> _Directions for this task_
Transcribe everything in the records exactly. Skip the images.

> _Records_
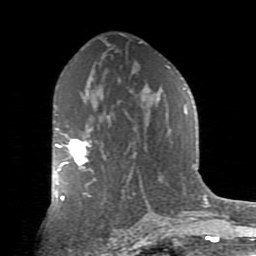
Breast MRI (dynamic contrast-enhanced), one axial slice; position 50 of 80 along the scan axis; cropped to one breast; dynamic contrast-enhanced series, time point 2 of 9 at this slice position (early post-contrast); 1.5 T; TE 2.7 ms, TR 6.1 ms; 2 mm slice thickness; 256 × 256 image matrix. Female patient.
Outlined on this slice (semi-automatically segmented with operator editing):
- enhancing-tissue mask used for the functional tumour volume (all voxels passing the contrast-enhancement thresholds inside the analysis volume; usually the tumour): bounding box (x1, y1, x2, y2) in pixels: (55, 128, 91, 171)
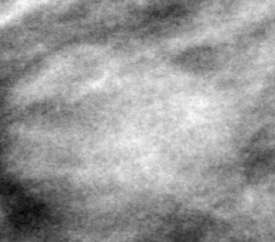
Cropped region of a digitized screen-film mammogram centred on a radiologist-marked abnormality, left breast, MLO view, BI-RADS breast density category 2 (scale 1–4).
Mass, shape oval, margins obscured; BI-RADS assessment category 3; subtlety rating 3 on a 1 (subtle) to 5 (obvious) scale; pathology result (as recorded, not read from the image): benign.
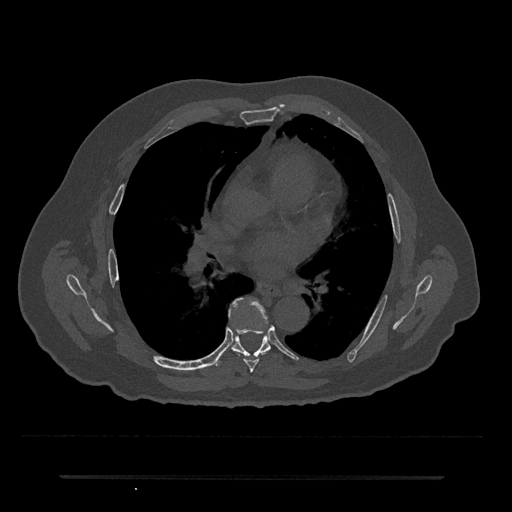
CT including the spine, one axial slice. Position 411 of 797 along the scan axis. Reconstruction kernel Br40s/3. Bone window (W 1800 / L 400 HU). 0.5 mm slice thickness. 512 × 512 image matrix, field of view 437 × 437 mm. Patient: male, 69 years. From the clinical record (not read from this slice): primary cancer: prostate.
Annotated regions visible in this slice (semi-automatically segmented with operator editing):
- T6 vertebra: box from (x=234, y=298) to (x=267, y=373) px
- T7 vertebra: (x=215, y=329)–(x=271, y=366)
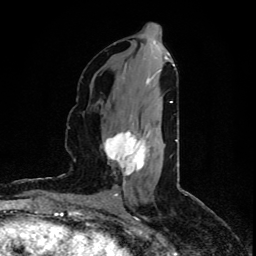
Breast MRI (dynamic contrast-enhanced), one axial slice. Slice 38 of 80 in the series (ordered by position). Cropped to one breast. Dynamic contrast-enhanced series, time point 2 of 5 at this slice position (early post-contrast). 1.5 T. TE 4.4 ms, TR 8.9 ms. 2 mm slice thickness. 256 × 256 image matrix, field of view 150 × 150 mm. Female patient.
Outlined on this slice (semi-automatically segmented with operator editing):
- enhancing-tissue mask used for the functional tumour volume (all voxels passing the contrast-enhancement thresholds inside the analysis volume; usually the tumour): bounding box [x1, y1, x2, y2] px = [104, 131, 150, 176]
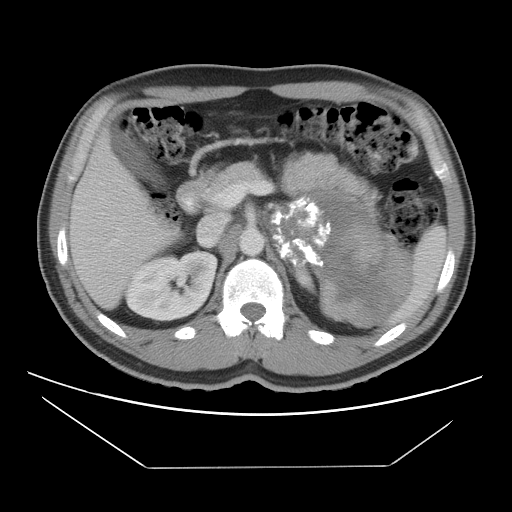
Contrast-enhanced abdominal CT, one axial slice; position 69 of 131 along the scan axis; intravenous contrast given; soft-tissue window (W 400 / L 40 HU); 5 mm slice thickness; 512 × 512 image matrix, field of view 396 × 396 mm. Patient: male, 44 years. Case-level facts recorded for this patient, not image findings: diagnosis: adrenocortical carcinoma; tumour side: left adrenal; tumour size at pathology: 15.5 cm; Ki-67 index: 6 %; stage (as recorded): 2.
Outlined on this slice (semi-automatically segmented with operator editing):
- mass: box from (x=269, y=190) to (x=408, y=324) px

> _Result for this task_
Breast MRI (dynamic contrast-enhanced), one axial slice; position 50 of 80 along the scan axis; cropped to one breast; dynamic contrast-enhanced series, time point 2 of 9 at this slice position (early post-contrast); 1.5 T; TE 2.7 ms, TR 6.1 ms; 2 mm slice thickness; 256 × 256 image matrix. Female patient.
Outlined on this slice (semi-automatically segmented with operator editing):
- enhancing-tissue mask used for the functional tumour volume (all voxels passing the contrast-enhancement thresholds inside the analysis volume; usually the tumour): bounding box (x1, y1, x2, y2) in pixels: (55, 128, 91, 171)
Cropped region of a digitized screen-film mammogram centred on a radiologist-marked abnormality, left breast, MLO view, BI-RADS breast density category 2 (scale 1–4).
Mass, shape oval, margins obscured; BI-RADS assessment category 3; subtlety rating 3 on a 1 (subtle) to 5 (obvious) scale; pathology result (as recorded, not read from the image): benign.
CT including the spine, one axial slice. Position 411 of 797 along the scan axis. Reconstruction kernel Br40s/3. Bone window (W 1800 / L 400 HU). 0.5 mm slice thickness. 512 × 512 image matrix, field of view 437 × 437 mm. Patient: male, 69 years. From the clinical record (not read from this slice): primary cancer: prostate.
Annotated regions visible in this slice (semi-automatically segmented with operator editing):
- T6 vertebra: box from (x=234, y=298) to (x=267, y=373) px
- T7 vertebra: (x=215, y=329)–(x=271, y=366)
Breast MRI (dynamic contrast-enhanced), one axial slice. Slice 38 of 80 in the series (ordered by position). Cropped to one breast. Dynamic contrast-enhanced series, time point 2 of 5 at this slice position (early post-contrast). 1.5 T. TE 4.4 ms, TR 8.9 ms. 2 mm slice thickness. 256 × 256 image matrix, field of view 150 × 150 mm. Female patient.
Outlined on this slice (semi-automatically segmented with operator editing):
- enhancing-tissue mask used for the functional tumour volume (all voxels passing the contrast-enhancement thresholds inside the analysis volume; usually the tumour): bounding box [x1, y1, x2, y2] px = [104, 131, 150, 176]
Contrast-enhanced abdominal CT, one axial slice; position 69 of 131 along the scan axis; intravenous contrast given; soft-tissue window (W 400 / L 40 HU); 5 mm slice thickness; 512 × 512 image matrix, field of view 396 × 396 mm. Patient: male, 44 years. Case-level facts recorded for this patient, not image findings: diagnosis: adrenocortical carcinoma; tumour side: left adrenal; tumour size at pathology: 15.5 cm; Ki-67 index: 6 %; stage (as recorded): 2.
Outlined on this slice (semi-automatically segmented with operator editing):
- mass: box from (x=269, y=190) to (x=408, y=324) px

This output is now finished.